Comment aider au sommeil ?

Les stratégies thérapeutiques pour améliorer le sommeil dépendent de la situation et du contexte particulier de la personne concernée, mais cela dépend aussi de l’évaluation du problème par le soignant. On peut le considérer le trouble du sommeil comme un symptôme ponctuel idiopathique, comme une dysfonction ou encore comme le résultat d’un certain fonctionnement systémique impliquant toutes les dimensions de la personne et de ses relations. Les choix thérapeutiques devraient respecter le gradient thérapeutique. Les interventions pharmacologiques peuvent apparaitre comme indispensables mais en complément de l’ETP, et ne devraient pas être pérennisées au détriment d’une orientation vers un centre spécialisé. En ce qui concerne l’ETP, on peut penser à :

  • L’optimisation de l’hygiène du sommeil
  • La gestion du stress par les techniques de relaxation et d’auto-hypnose
  • La Thérapie Cognitive Comportementale pour l’Insomnie (TCC-I), voir par exemple le « shuffle cognitif » développé par le chercheur Luc Beaudoin
  • Thérapies brèves, dont l’approche systémique et stratégique pour améliorer aussi les causes de stress
  • l’Hypnothérapie

Les difficultés de sommeil sont variables dans leurs causes et leurs manifestations. Dans un modèle bio-psychosocial, il est important de bien poser le problème de fond, d’une part pour identifier ou écarter les facteurs physiologiques et, d’autre part, pour éviter de crisper un peu plus la situation du point de vue de la personne. En effet, il est fréquent que les personnes qui souffrent d’insomnies souffrent d’un effet paradoxal : plus elles veulent dormir, moins elles peuvent dormir. Surtout si le souci d’endormissement est ancien et résistant à toutes les tentatives de solutions dictées par le bon sens. Il est alors sans doute utile de l’aborder par une approche systémique et stratégique (thérapie brève) de sorte à débloquer les facteurs qui entretiennent les restrictions de sommeil et/ou la dette de sommeil, mais aussi le stress d’impuissance face à l’insomnie.

Références

Davis, K. L., & Thompson, R. J. (2024). Sleep quality and chronic pain: A meta-analysis of intervention studies. Pain Medicine, 15(3), 234-248.

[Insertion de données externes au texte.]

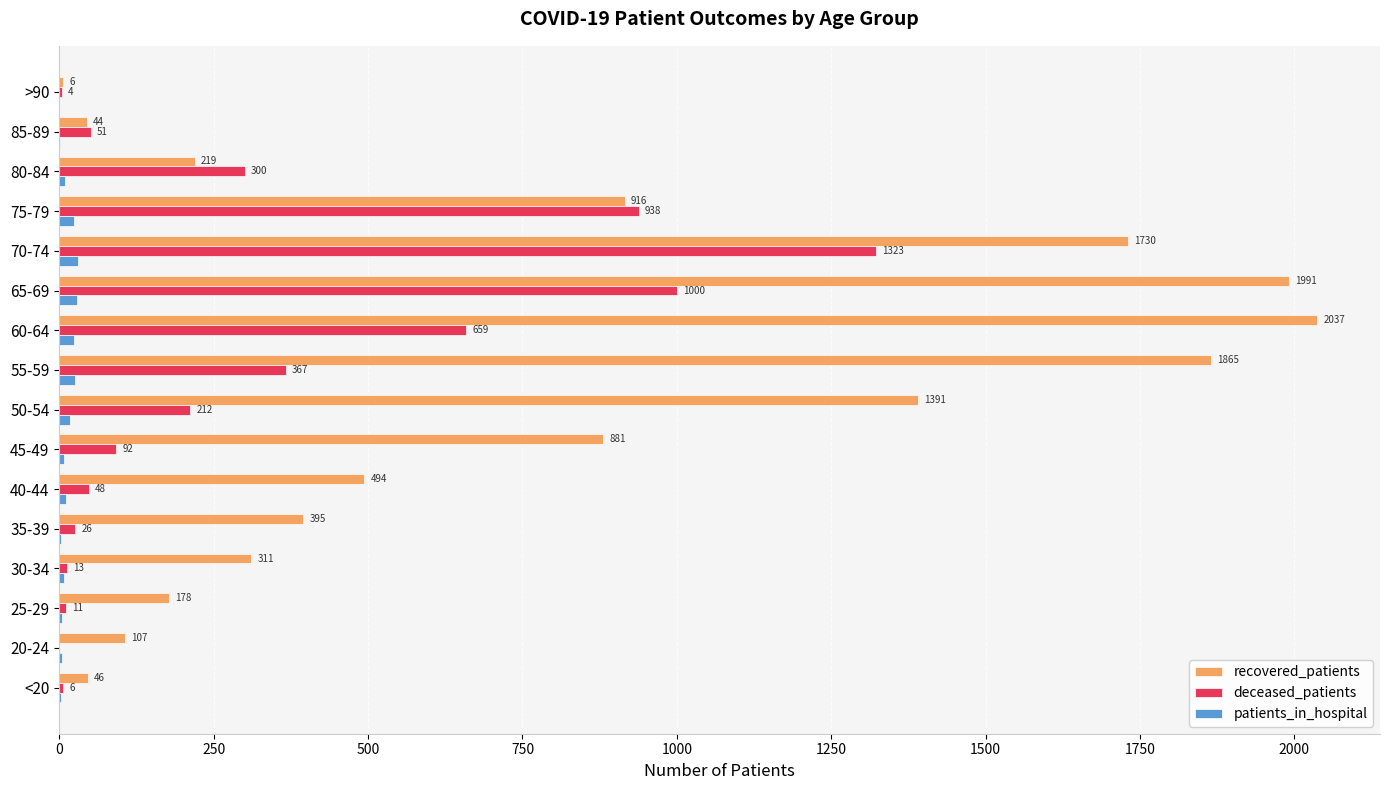

Which series has the largest total across all categories?

recovered_patients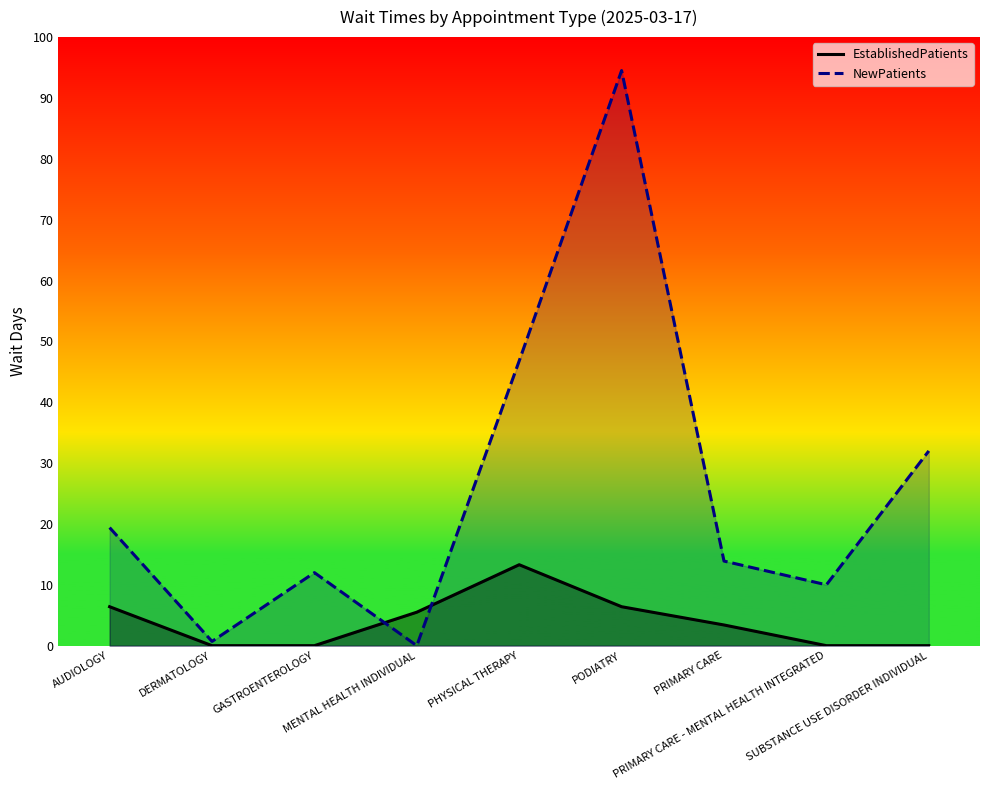

What is the sum of the NewPatients values at MENTAL HEALTH INDIVIDUAL and SUBSTANCE USE DISORDER INDIVIDUAL?

32.0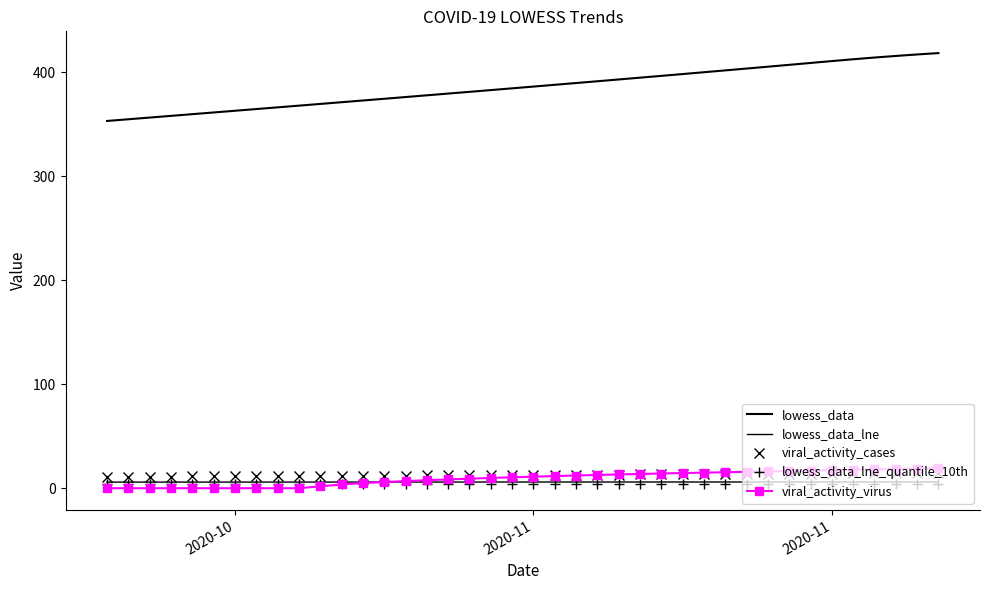

After their last crossing, which series has the higher values: viral_activity_cases or viral_activity_virus?

viral_activity_virus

Johnson, M. B., & Brown, S. A. (2023). Prevalence of sleep disorders in chronic pain patients: A systematic review. Journal of Pain Research, 16, 1789-1805.

Smith, J. R., et al. (2022). Epidemiology of insomnia in Western countries: Current status and future directions. Sleep Medicine Reviews, 54, 101382.

Wilson, D. R., et al. (2021). Neurobiological mechanisms linking sleep and pain processing: An update. Neuroscience & Biobehavioral Reviews, 127, 89-96.

Zhang, X. Y., et al. (2020). The impact of sleep quality on pain perception: A systematic review and meta-analysis. Sleep Medicine, 75, 322-332.